→ Exercise requirements
Write out every line of the material below word for word, leaving out the pictures.

→ Provided material
= = = =
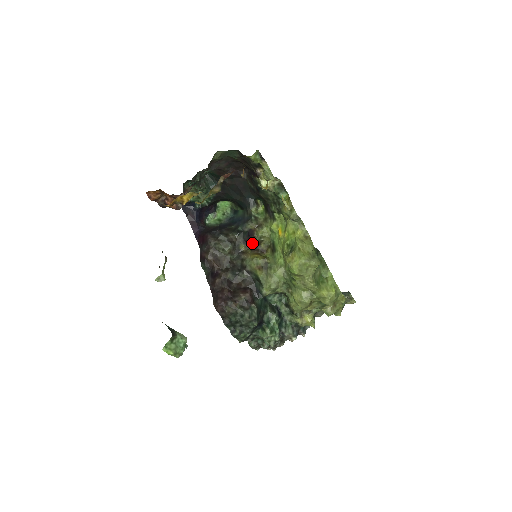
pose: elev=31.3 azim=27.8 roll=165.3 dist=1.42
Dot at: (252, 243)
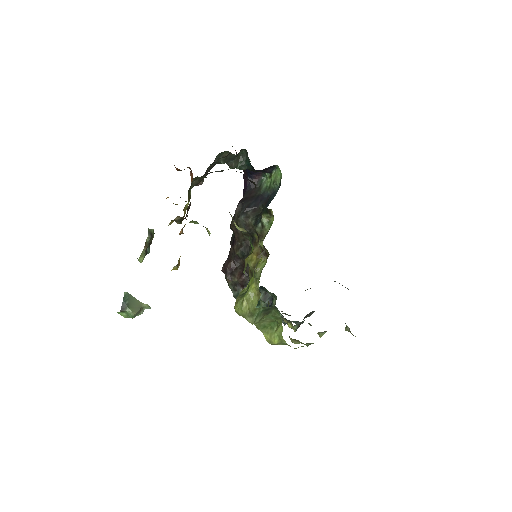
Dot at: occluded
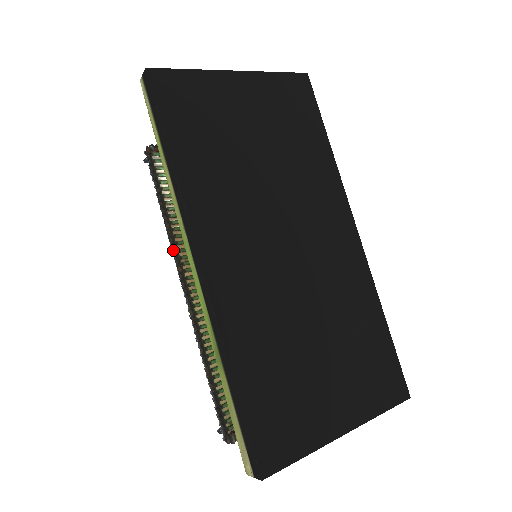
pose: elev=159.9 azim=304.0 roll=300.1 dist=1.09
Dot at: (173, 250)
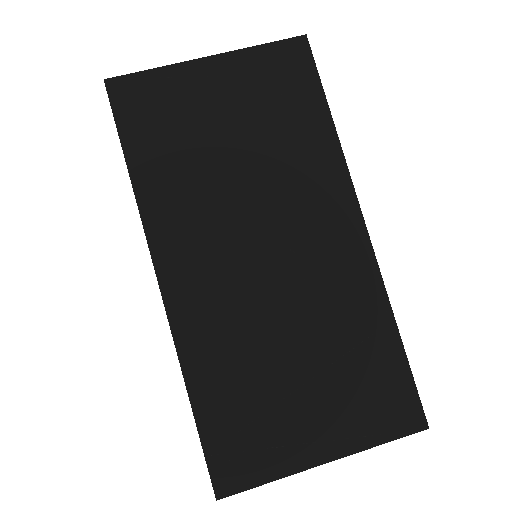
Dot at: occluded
= = = =
→ Response below
pose: elev=31.3 azim=27.8 roll=165.3 dist=1.42
Dot at: (252, 243)
Dot at: occluded
pose: elev=159.9 azim=304.0 roll=300.1 dist=1.09
Dot at: (173, 250)
Dot at: occluded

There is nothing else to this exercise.